Reseña del libro “La condesa sangrienta”, de Alejandra Pizarnik
Otra de las “malas mujeres” famosas por la interpretación que de su leyenda ha hecho el patriarcado. Menos mal que hay Alejandra(s) Pizarnik por el mundo para releer estos mitos. Gracias también a ediciones como la de Libros del Zorro Rojo que entrelazan el texto con las ilustraciones de un siniestro pero acertado Santiago Caruso con esa cumbre en forma de epílogo de María Negroni. La condesa sangrienta es “también una reflexión alucinatoria sobre el acto de escribir”.
Aplaudo esta interpretación simbólica donde la crueldad, el sadismo y la mezquindad achacadas a La condesa sangrienta se lean desde la “tortura” que implica producir un texto escrito. Como dice Negroni: “¿No será la cripta, que atesora el cadáver de la primera joven, un espacio equivalente a un aguantadero, un baldío lleno de textos-escombros a robar?” Y un poco más adelante: “La escritura es siempre un recurso de la desdicha y un anhelo de perder el rostro”.
Por otra parte, la perspectiva de la leyenda que trae Pizarnik con la investigación de Valentine Penrose, ¿no podría ser una proyección de la incomprensión de un mundo fuera de su tiempo? Con otras, me imagino a La condesa sangrienta no como una demente asesina, sino como una mujer libre, con el suficiente poder para esconder en su casa a otras “doncellas” con ansias de libertad, o incluso de otras prácticas sexuales. Ya sabéis que a la libertad la han llamado “diablo” y cosas de “brujería”. Seguramente su hechicera Darvulia no sería más que una buena amiga con la que se iba de fiesta, aunque otras dijeran que se daban baños de sangre para conservar su juventud. Lo que viene siendo estar llena de vida y luz.

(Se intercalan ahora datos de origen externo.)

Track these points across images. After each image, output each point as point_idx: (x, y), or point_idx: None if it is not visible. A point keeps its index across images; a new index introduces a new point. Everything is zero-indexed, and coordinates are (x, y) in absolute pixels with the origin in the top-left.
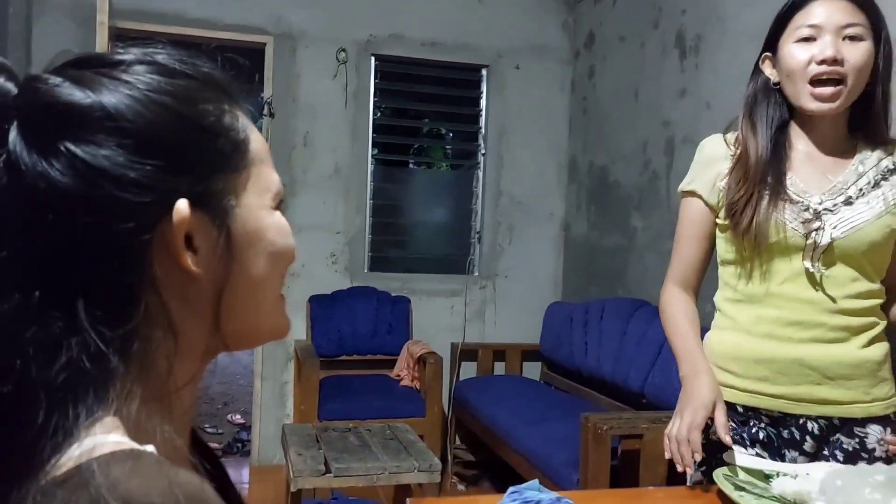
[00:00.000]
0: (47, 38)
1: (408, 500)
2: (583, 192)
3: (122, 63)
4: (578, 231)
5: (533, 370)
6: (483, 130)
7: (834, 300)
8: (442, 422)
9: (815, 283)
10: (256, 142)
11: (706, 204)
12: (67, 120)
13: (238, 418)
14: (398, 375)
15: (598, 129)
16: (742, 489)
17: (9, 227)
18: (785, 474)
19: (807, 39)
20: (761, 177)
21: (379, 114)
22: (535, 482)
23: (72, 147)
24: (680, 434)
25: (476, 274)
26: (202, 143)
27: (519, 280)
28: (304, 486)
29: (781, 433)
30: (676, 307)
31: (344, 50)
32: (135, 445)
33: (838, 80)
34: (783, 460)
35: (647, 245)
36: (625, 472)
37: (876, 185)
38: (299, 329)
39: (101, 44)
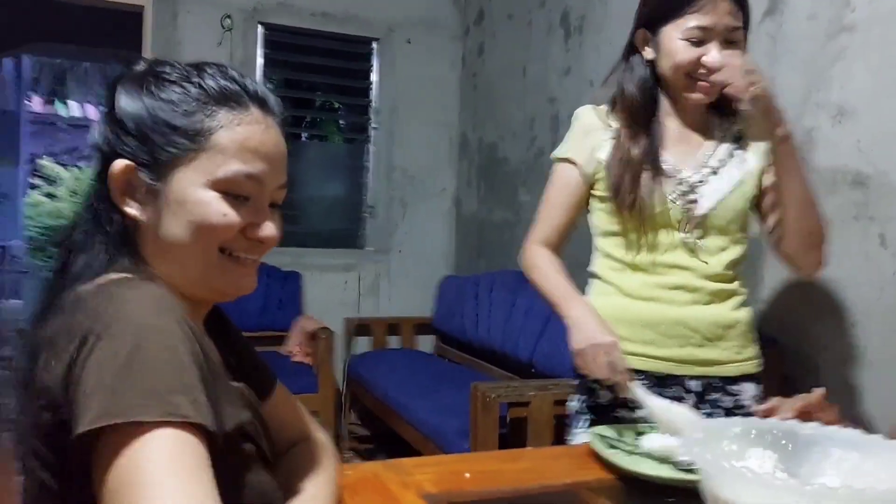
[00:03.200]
0: None
1: None
2: (473, 168)
3: (148, 79)
4: (469, 206)
5: (426, 343)
6: (374, 104)
7: (708, 267)
8: (335, 397)
9: (692, 252)
10: (225, 137)
11: (582, 172)
12: (110, 103)
13: None
14: (290, 352)
15: (487, 105)
16: (614, 447)
17: (102, 139)
18: (654, 430)
19: (695, 40)
20: (641, 157)
21: (269, 85)
22: None
23: (106, 118)
24: (599, 345)
25: (370, 248)
26: (164, 133)
27: (412, 254)
28: None
29: (664, 393)
30: (542, 259)
31: (229, 17)
32: (141, 278)
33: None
34: None
35: (533, 219)
36: (513, 440)
37: (732, 154)
38: None
39: None
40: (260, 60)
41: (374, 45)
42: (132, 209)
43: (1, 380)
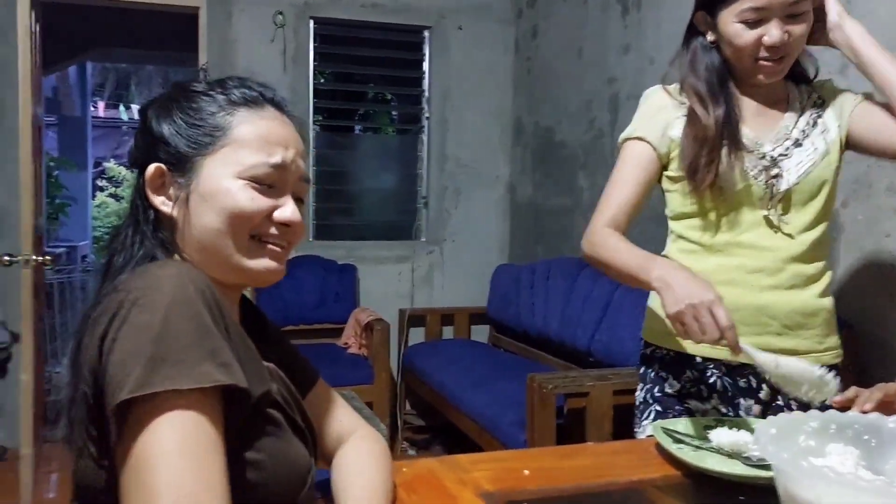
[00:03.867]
0: None
1: None
2: (528, 154)
3: (176, 93)
4: (524, 193)
5: (481, 333)
6: (427, 93)
7: (791, 247)
8: (391, 388)
9: (774, 230)
10: (243, 131)
11: (654, 150)
12: (142, 117)
13: None
14: (346, 343)
15: (542, 88)
16: (681, 442)
17: (137, 150)
18: (723, 424)
19: (751, 21)
20: (717, 133)
21: (322, 79)
22: None
23: (139, 132)
24: (701, 304)
25: (423, 239)
26: (189, 135)
27: (466, 244)
28: None
29: (738, 382)
30: (610, 237)
31: (281, 13)
32: (170, 259)
33: (784, 54)
34: (737, 410)
35: (593, 204)
36: (571, 431)
37: (814, 123)
38: None
39: (23, 14)
40: (312, 55)
41: (426, 33)
42: (166, 207)
43: None
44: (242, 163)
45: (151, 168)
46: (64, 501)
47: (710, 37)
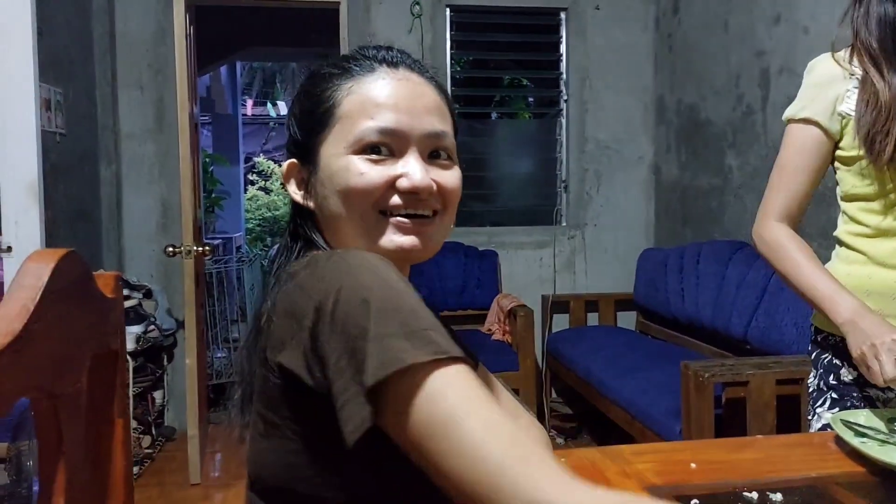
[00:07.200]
0: (129, 14)
1: None
2: (672, 133)
3: (302, 82)
4: (669, 174)
5: (627, 320)
6: (564, 76)
7: None
8: (536, 375)
9: None
10: (350, 102)
11: (824, 131)
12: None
13: None
14: (489, 329)
15: (685, 65)
16: (864, 435)
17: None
18: None
19: None
20: (893, 100)
21: (458, 67)
22: None
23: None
24: (882, 343)
25: (564, 224)
26: (302, 122)
27: (609, 228)
28: None
29: None
30: (788, 240)
31: (418, 3)
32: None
33: None
34: None
35: (743, 184)
36: (731, 422)
37: None
38: None
39: (179, 15)
40: (448, 43)
41: (562, 15)
42: (303, 199)
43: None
44: (348, 137)
45: (285, 164)
46: (229, 480)
47: None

Cuanto más lo releo más me parece ver en cada una de las torturas una deliciosa crítica a mecanismos de opresión desde lo simbólico. La virgen de hierro, más que un sarcófago con pinchos, representaría las grietas que permiten la liberación de esos estereotipos de santas con las que han aguantado tantas mujeres y niñas. Muerte por agua, pondría en valor el aspecto purificador y catártico del líquido en tantos rituales de todo el mundo.
Y respecto al marido, ¿qué harías vosotras si fuerais inteligentes y con anchos deseos y os casaran a los 15 años con un energúmeno? Sumado a esa pulsión femenina que le apartaba de todo lo masculino. Lesbiana o asexual, lo que estaba claro era que no quería entrar en el canon heteropatriarcal normativo y por eso en su espejo solo veía una deformidad que tenía que asumir por las noches. “No hubo sino mujeres en sus noches de crímenes” (p. 33). Hasta hace muy poco -y aún hoy en demasiados sitios- desear a una persona de tu mismo sexo era condenado al mismo nivel que matar a otro ser humano.

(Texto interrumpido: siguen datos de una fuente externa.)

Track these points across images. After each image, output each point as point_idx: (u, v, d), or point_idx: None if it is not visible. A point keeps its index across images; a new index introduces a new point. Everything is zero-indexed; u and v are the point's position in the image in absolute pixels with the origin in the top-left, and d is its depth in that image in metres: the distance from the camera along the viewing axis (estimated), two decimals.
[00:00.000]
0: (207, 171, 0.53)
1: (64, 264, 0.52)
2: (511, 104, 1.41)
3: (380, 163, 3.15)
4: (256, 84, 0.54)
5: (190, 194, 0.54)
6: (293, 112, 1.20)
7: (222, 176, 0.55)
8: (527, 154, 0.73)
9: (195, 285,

Las ilustraciones de Caruso son verdaderas obras de arte. Mis preferidas son las de doble página y las del castillo, en particular, la del laberinto en el que se enredan sus raíces -o genealogía- con sus cabellos -o alas- para volar mostrando a La condesa sangrienta desnuda arrinconada en ese momento existencial por el que seguro has pasado donde debes decidir qué camino tomar, pues ni la tradición ni el futuro que se espera de ti, te sirven como guía. “Le fascinaban las tinieblas del laberinto que tan bien se acomodaban a su terrible erotismo de piedra, de nieve y de murallas” (p.49)

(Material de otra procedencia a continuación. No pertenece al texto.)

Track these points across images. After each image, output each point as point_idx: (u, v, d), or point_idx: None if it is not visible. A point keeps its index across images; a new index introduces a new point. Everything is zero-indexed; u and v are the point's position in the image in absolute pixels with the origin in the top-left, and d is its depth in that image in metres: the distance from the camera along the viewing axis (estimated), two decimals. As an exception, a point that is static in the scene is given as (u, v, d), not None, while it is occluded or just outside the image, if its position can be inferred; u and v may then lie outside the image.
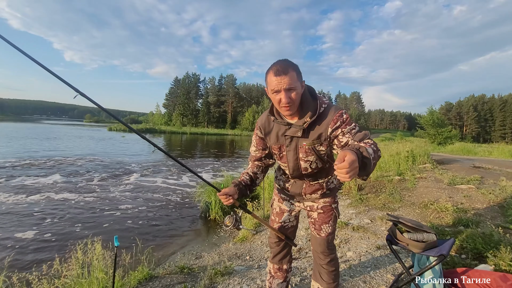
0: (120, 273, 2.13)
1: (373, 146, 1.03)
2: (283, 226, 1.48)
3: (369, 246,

Por último, la sirvienta Dorkó que ejecuta las torturas, simbolizaría la “diosa doble”. Por un lado, La condesa sangrienta observa y señala. Por otro, Dorkó pone en marcha lo ordenado. ¿Acaso no es esta la dualidad del ser humano? Esa permanente grieta entre lo pensado y lo actuado, entre lo que miras y te gustaría hacer y lo que finalmente ocurre o acontece. La epilepsia que le atribuyen a la condesa como consecuencia de la endogamia de los Báthory me recuerda a la de la película del Exorcista, que como bien señalan tanto María Hesse, en Malas mujeres, como Desireé de Fez en Reina del Grito, recuerda mejor a los movimientos producto de la rabia por la incomprensión y la dominación de un sujeto que solo quiere volar libre.